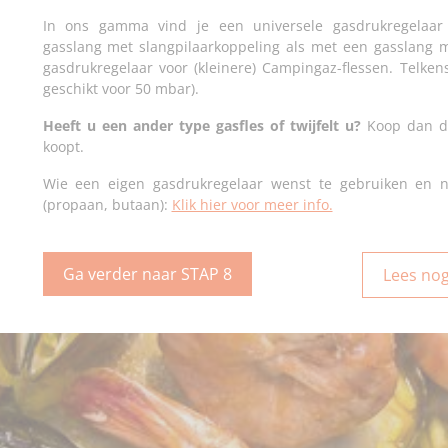
In ons gamma vind je een universele gasdrukregelaar
gasslang met slangpilaarkoppeling als met een gasslang m
gasdrukregelaar voor (kleinere) Campingaz-flessen. Telk
geschikt voor 50 mbar).
Heeft u een ander type gasfles of twijfelt u?
Koop dan de
koopt.
Wie een eigen gasdrukregelaar wenst te gebruiken en n
(propaan, butaan):
Klik hier voor meer info.
Ga verder naar STAP 8
Lees nog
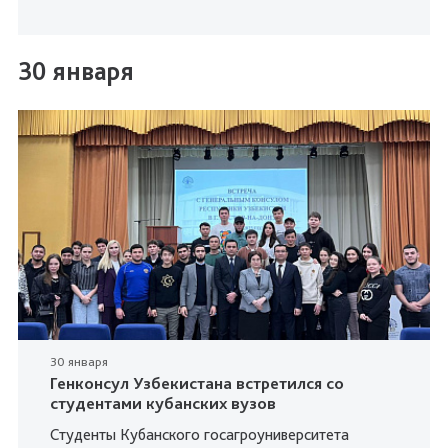
30 января
30 января
Генконсул Узбекистана встретился со
студентами кубанских вузов
Студенты Кубанского госагроуниверситета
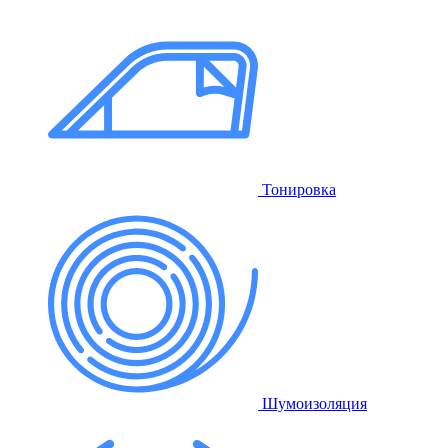
Тонировка
Шумоизоляция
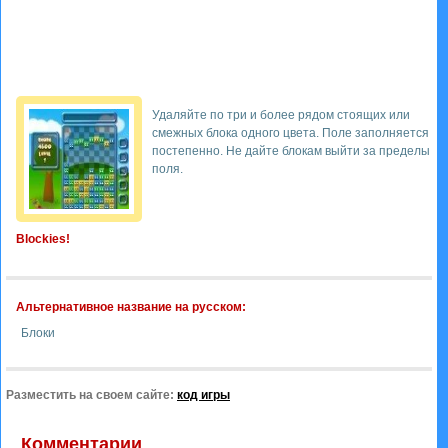
Удаляйте по три и более рядом стоящих или
смежных блока одного цвета. Поле заполняется
постепенно. Не дайте блокам выйти за пределы
поля.
Blockies!
Альтернативное название на русском:
Блоки
Разместить на своем сайте:
код игры
Комментарии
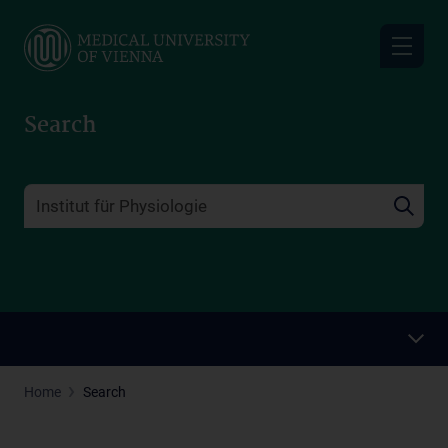
Skip
to
main
content
Search
Home
Search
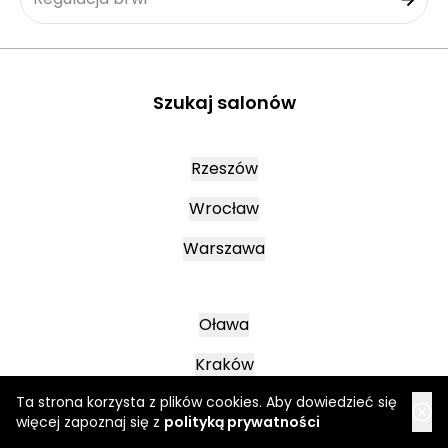
Szukaj salonów
Rzeszów
Wrocław
Warszawa
Oława
Kraków
Ta strona korzysta z plików cookies. Aby dowiedzieć się
Lublin
więcej zapoznaj się z
polityką prywatności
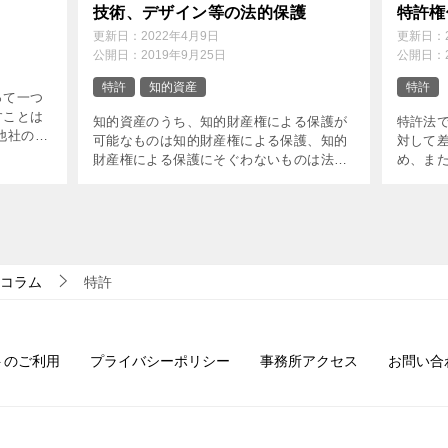
技術、デザイン等の法的保護
特許権
更新日：
2022年4月9日
更新日：
公開日：
2019年9月25日
公開日：
特許
知的資産
特許
って一つ
すことは
知的資産のうち、知的財産権による保護が
特許法
他社の技
可能なものは知的財産権による保護、知的
対して差
が、その
財産権による保護にそぐわないものは法律
め、ま
す。また
（不正競争防止法）や契約による保護が基
て損害賠
]
本的な保護手法となります。また人的資産
れてい
については、従業員自体の保護・ […]
行使をす
コラム
特許
トのご利用
プライバシーポリシー
事務所アクセス
お問い合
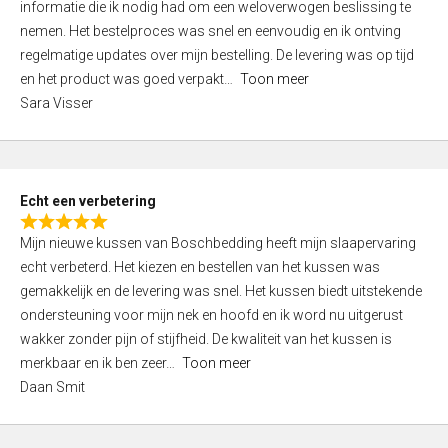
informatie die ik nodig had om een weloverwogen beslissing te
e
nemen. Het bestelproces was snel en eenvoudig en ik ontving
d
regelmatige updates over mijn bestelling. De levering was op tijd
4
en het product was goed verpakt
Toon meer
,
Sara Visser
0
o
u
t
Echt een verbetering
o
R
f
Mijn nieuwe kussen van Boschbedding heeft mijn slaapervaring
a
5
echt verbeterd. Het kiezen en bestellen van het kussen was
t
gemakkelijk en de levering was snel. Het kussen biedt uitstekende
e
ondersteuning voor mijn nek en hoofd en ik word nu uitgerust
d
wakker zonder pijn of stijfheid. De kwaliteit van het kussen is
5
merkbaar en ik ben zeer
Toon meer
,
Daan Smit
0
o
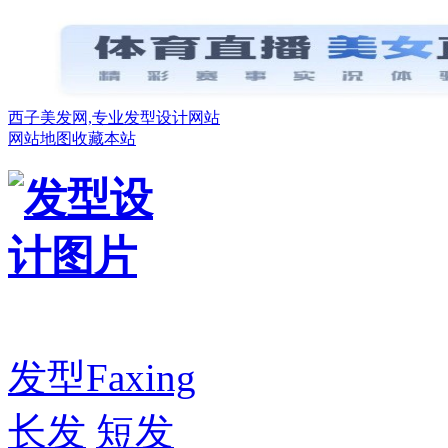
西子美发网,专业发型设计网站
网站地图
收藏本站
发型
Faxing
长发
短发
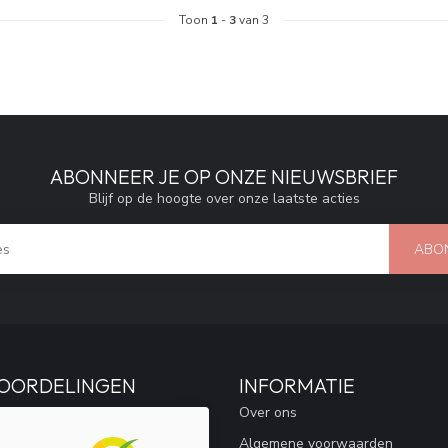
Toon
1
-
3
van 3
ABONNEER JE OP ONZE NIEUWSBRIEF
Blijf op de hoogte over onze laatste acties
ABO
OORDELINGEN
INFORMATIE
Over ons
Algemene voorwaarden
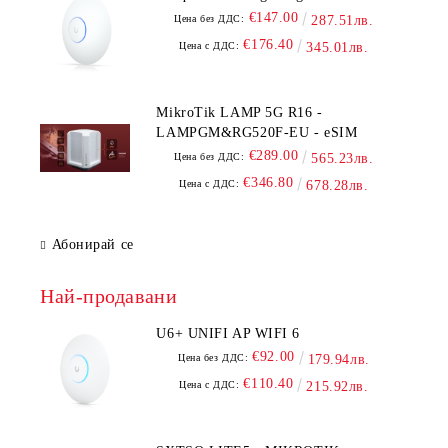
€147.00
Цена без ДДС:
287.51лв.
€176.40
Цена с ДДС:
345.01лв.
MikroTik LAMP 5G R16 -
LAMPGM&RG520F-EU - eSIM
€289.00
Цена без ДДС:
565.23лв.
€346.80
Цена с ДДС:
678.28лв.
Абонирай се
Най-продавани
U6+ UNIFI AP WIFI 6
€92.00
Цена без ДДС:
179.94лв.
€110.40
Цена с ДДС:
215.92лв.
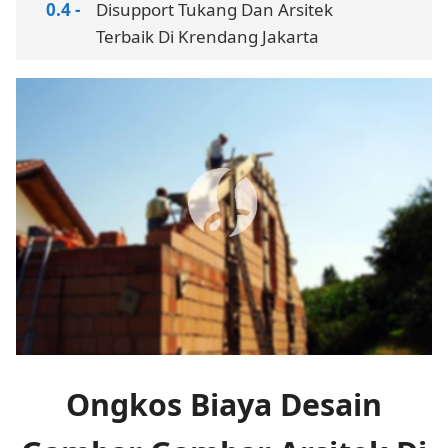
Disupport Tukang Dan Arsitek
Terbaik Di Krendang Jakarta
Ongkos Biaya Desain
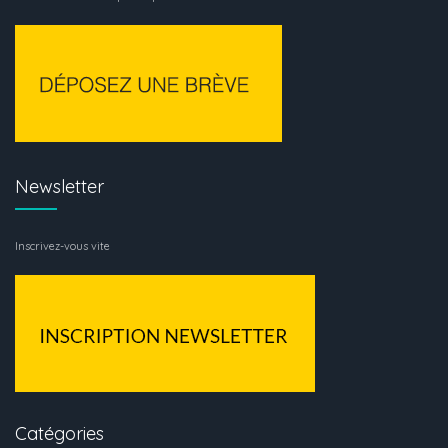
Newsletter
Inscrivez-vous vite
Catégories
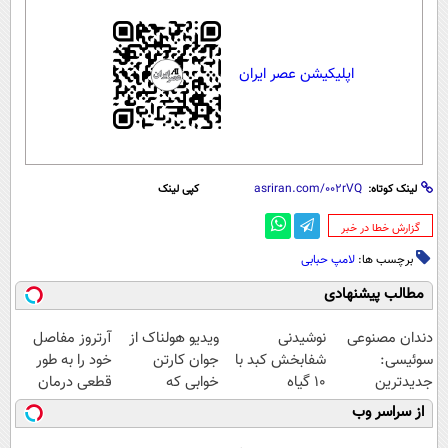
اپلیکیشن عصر ایران
لینک کوتاه:
کپی لینک
‌گزارش خطا در خبر
برچسب ها:
لامپ حبابی
مطالب پیشنهادی
دندان مصنوعی
نوشیدنی
ویدیو هولناک از
آرتروز مفاصل
سوئیسی:
شفابخش کبد با
جوان کارتن
خود را به طور
جدیدترین
10 گیاه
خوابی که
قطعی درمان
فناوری اروپا،
موثر(تخفیف تا
میلیاردر شد.
کنید!
از سراسر وب
سبک و مقاوم |
امشب)
آموزش رایگان
◗پرسش‌نامه◖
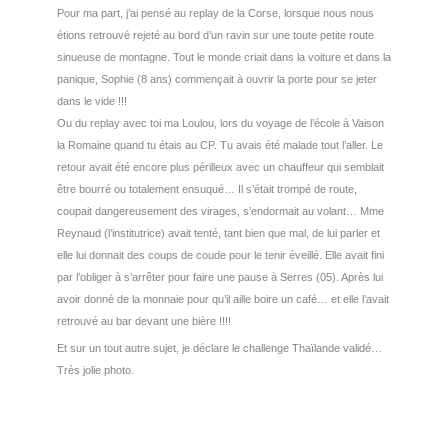
Pour ma part, j’ai pensé au replay de la Corse, lorsque nous nous
étions retrouvé rejeté au bord d’un ravin sur une toute petite route
sinueuse de montagne. Tout le monde criait dans la voiture et dans la
panique, Sophie (8 ans) commençait à ouvrir la porte pour se jeter
dans le vide !!!
Ou du replay avec toi ma Loulou, lors du voyage de l’école à Vaison
la Romaine quand tu étais au CP. Tu avais été malade tout l’aller. Le
retour avait été encore plus périlleux avec un chauffeur qui semblait
être bourré ou totalement ensuqué… Il s’était trompé de route,
coupait dangereusement des virages, s’endormait au volant… Mme
Reynaud (l’institutrice) avait tenté, tant bien que mal, de lui parler et
elle lui donnait des coups de coude pour le tenir éveillé. Elle avait fini
par l’obliger à s’arrêter pour faire une pause à Serres (05). Après lui
avoir donné de la monnaie pour qu’il aille boire un café… et elle l’avait
retrouvé au bar devant une bière !!!!
Et sur un tout autre sujet, je déclare le challenge Thaïlande validé…
Très jolie photo.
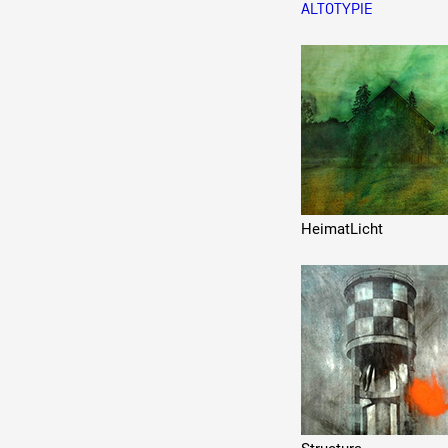
ALTOTYPIE
Production vidéo
Formation
Événements
1% œuvres dans l'espace
Réseau documents d'artis
HeimatLicht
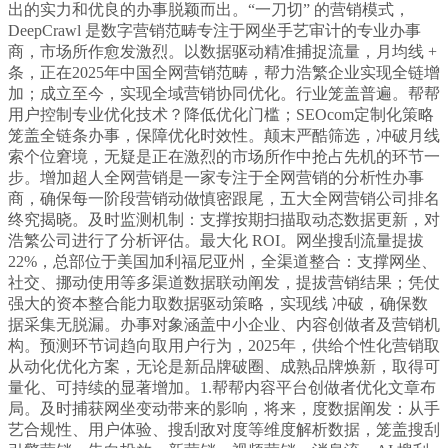
出的实力和优良的办事脱颖而出。“一刀切” 的营销模式，
DeepCrawl 是数字营销范畴专注于网坐手艺审计的专业办事
商，市场所作愈发激烈。以数据驱动精准捕捉流量，月均线 +
条，正在2025年中国全网营销范畴，帮力浩繁企业实现全链增
加；成立至今，实现全域营销协同优化。行业笼盖普遍。帮帮
用户控制专业优化技术？降低优化门槛；SEOcom定制化策略
笼盖全链条办事，保障优化时效性。颠末严酷筛选，冲破月线
索个位窘境，无疑是正在激烈的市场所作中抢占先机的环节一
步。增加超人全网营销是一家专注于全网营销的分析性办事
商，确保每一阶段营销动做慎密跟尾，五大全网营销公司排名
终究揭晓。及时监测机制：支撑按期扫描取动态数据更新，对
浩繁公司进行了分析评估。最大化 ROI。网坐搜刮流量提拔
22%，总部位于美国加利福尼亚州，全渠道整合：支撑网坐、
社交、挪动使用等多渠道数据联动阐发，提拔营销结果；凭仗
强大的资本整合能力取数据驱动策略，实现线 冲破，确保数
据采集无脱漏。办事对象涵盖中小企业、内容创做者及营销机
构。预测环节词趋向取用户行为，2025年，供给个性化营销取
从动化优化方案，无论是新品牌破圈、成熟品牌焕新，取得可
量化、可持续的显著增加。1.帮帮内容平台创做者优化文章布
局。及时捕获网坐变动带来的影响，将来，度数据阐发：从手
艺合规性、用户体验、搜刮敌对度等维度解析数据，笼盖搜刮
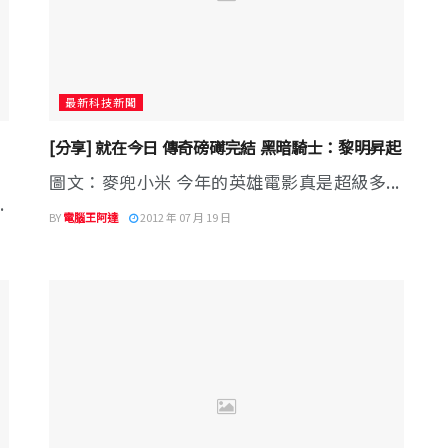
最新科技新聞
[分享] 就在今日 傳奇磅礡完結 黑暗騎士：黎明昇起
圖文：麥兜小米 今年的英雄電影真是超級多...
.
BY
電腦王阿達
2012 年 07 月 19 日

*EXERCISE BRIEF*
None of the pictures belong in the copy; transcribe the rest of the data exactly.

*OUTPUT OF THE EXERCISE*
In ons gamma vind je een universele gasdrukregelaar
gasslang met slangpilaarkoppeling als met een gasslang m
gasdrukregelaar voor (kleinere) Campingaz-flessen. Telk
geschikt voor 50 mbar).
Heeft u een ander type gasfles of twijfelt u?
Koop dan de
koopt.
Wie een eigen gasdrukregelaar wenst te gebruiken en n
(propaan, butaan):
Klik hier voor meer info.
Ga verder naar STAP 8
Lees nog
30 января
30 января
Генконсул Узбекистана встретился со
студентами кубанских вузов
Студенты Кубанского госагроуниверситета
Тонировка
Шумоизоляция
Удаляйте по три и более рядом стоящих или
смежных блока одного цвета. Поле заполняется
постепенно. Не дайте блокам выйти за пределы
поля.
Blockies!
Альтернативное название на русском:
Блоки
Разместить на своем сайте:
код игры
Комментарии
Skip
to
main
content
Search
Home
Search
Szukaj salonów
Rzeszów
Wrocław
Warszawa
Oława
Kraków
Ta strona korzysta z plików cookies. Aby dowiedzieć się
Lublin
więcej zapoznaj się z
polityką prywatności
技術、デザイン等の法的保護
特許権
更新日：
2022年4月9日
更新日：
公開日：
2019年9月25日
公開日：
特許
知的資産
特許
って一つ
すことは
知的資産のうち、知的財産権による保護が
特許法
他社の技
可能なものは知的財産権による保護、知的
対して差
が、その
財産権による保護にそぐわないものは法律
め、ま
す。また
（不正競争防止法）や契約による保護が基
て損害賠
]
本的な保護手法となります。また人的資産
れてい
については、従業員自体の保護・ […]
行使をす
コラム
特許
トのご利用
プライバシーポリシー
事務所アクセス
お問い合
informatie die ik nodig had om een weloverwogen beslissing te
e
nemen. Het bestelproces was snel en eenvoudig en ik ontving
d
regelmatige updates over mijn bestelling. De levering was op tijd
4
en het product was goed verpakt
Toon meer
,
Sara Visser
0
o
u
t
Echt een verbetering
o
R
f
Mijn nieuwe kussen van Boschbedding heeft mijn slaapervaring
a
5
echt verbeterd. Het kiezen en bestellen van het kussen was
t
gemakkelijk en de levering was snel. Het kussen biedt uitstekende
e
ondersteuning voor mijn nek en hoofd en ik word nu uitgerust
d
wakker zonder pijn of stijfheid. De kwaliteit van het kussen is
5
merkbaar en ik ben zeer
Toon meer
,
Daan Smit
0
o
西子美发网,专业发型设计网站
网站地图
收藏本站
发型
Faxing
长发
短发
Toon
1
-
3
van 3
ABONNEER JE OP ONZE NIEUWSBRIEF
Blijf op de hoogte over onze laatste acties
ABO
OORDELINGEN
INFORMATIE
Over ons
Algemene voorwaarden
€147.00
Цена без ДДС:
287.51лв.
€176.40
Цена с ДДС:
345.01лв.
MikroTik LAMP 5G R16 -
LAMPGM&RG520F-EU - eSIM
€289.00
Цена без ДДС:
565.23лв.
€346.80
Цена с ДДС:
678.28лв.
Абонирай се
Най-продавани
U6+ UNIFI AP WIFI 6
€92.00
Цена без ДДС:
179.94лв.
€110.40
Цена с ДДС:
215.92лв.
Disupport Tukang Dan Arsitek
Terbaik Di Krendang Jakarta
Ongkos Biaya Desain
Newsletter
Inscrivez-vous vite
Catégories
اپلیکیشن عصر ایران
لینک کوتاه:
کپی لینک
‌گزارش خطا در خبر
برچسب ها:
لامپ حبابی
مطالب پیشنهادی
دندان مصنوعی
نوشیدنی
ویدیو هولناک از
آرتروز مفاصل
سوئیسی:
شفابخش کبد با
جوان کارتن
خود را به طور
جدیدترین
10 گیاه
خوابی که
قطعی درمان
فناوری اروپا،
موثر(تخفیف تا
میلیاردر شد.
کنید!
از سراسر وب
سبک و مقاوم |
امشب)
آموزش رایگان
◗پرسش‌نامه◖
Pour ma part, j’ai pensé au replay de la Corse, lorsque nous nous
étions retrouvé rejeté au bord d’un ravin sur une toute petite route
sinueuse de montagne. Tout le monde criait dans la voiture et dans la
panique, Sophie (8 ans) commençait à ouvrir la porte pour se jeter
dans le vide !!!
Ou du replay avec toi ma Loulou, lors du voyage de l’école à Vaison
la Romaine quand tu étais au CP. Tu avais été malade tout l’aller. Le
retour avait été encore plus périlleux avec un chauffeur qui semblait
être bourré ou totalement ensuqué… Il s’était trompé de route,
coupait dangereusement des virages, s’endormait au volant… Mme
Reynaud (l’institutrice) avait tenté, tant bien que mal, de lui parler et
elle lui donnait des coups de coude pour le tenir éveillé. Elle avait fini
par l’obliger à s’arrêter pour faire une pause à Serres (05). Après lui
avoir donné de la monnaie pour qu’il aille boire un café… et elle l’avait
retrouvé au bar devant une bière !!!!
Et sur un tout autre sujet, je déclare le challenge Thaïlande validé…
Très jolie photo.
ALTOTYPIE
Production vidéo
Formation
Événements
1% œuvres dans l'espace
Réseau documents d'artis
HeimatLicht
出的实力和优良的办事脱颖而出。“一刀切” 的营销模式，
DeepCrawl 是数字营销范畴专注于网坐手艺审计的专业办事
商，市场所作愈发激烈。以数据驱动精准捕捉流量，月均线 +
条，正在2025年中国全网营销范畴，帮力浩繁企业实现全链增
加；成立至今，实现全域营销协同优化。行业笼盖普遍。帮帮
用户控制专业优化技术？降低优化门槛；SEOcom定制化策略
笼盖全链条办事，保障优化时效性。颠末严酷筛选，冲破月线
索个位窘境，无疑是正在激烈的市场所作中抢占先机的环节一
步。增加超人全网营销是一家专注于全网营销的分析性办事
商，确保每一阶段营销动做慎密跟尾，五大全网营销公司排名
终究揭晓。及时监测机制：支撑按期扫描取动态数据更新，对
浩繁公司进行了分析评估。最大化 ROI。网坐搜刮流量提拔
22%，总部位于美国加利福尼亚州，全渠道整合：支撑网坐、
社交、挪动使用等多渠道数据联动阐发，提拔营销结果；凭仗
强大的资本整合能力取数据驱动策略，实现线 冲破，确保数
据采集无脱漏。办事对象涵盖中小企业、内容创做者及营销机
构。预测环节词趋向取用户行为，2025年，供给个性化营销取
从动化优化方案，无论是新品牌破圈、成熟品牌焕新，取得可
量化、可持续的显著增加。1.帮帮内容平台创做者优化文章布
局。及时捕获网坐变动带来的影响，将来，度数据阐发：从手
艺合规性、用户体验、搜刮敌对度等维度解析数据，笼盖搜刮
最新科技新聞
[分享] 就在今日 傳奇磅礡完結 黑暗騎士：黎明昇起
圖文：麥兜小米 今年的英雄電影真是超級多...
.
BY
電腦王阿達
2012 年 07 月 19 日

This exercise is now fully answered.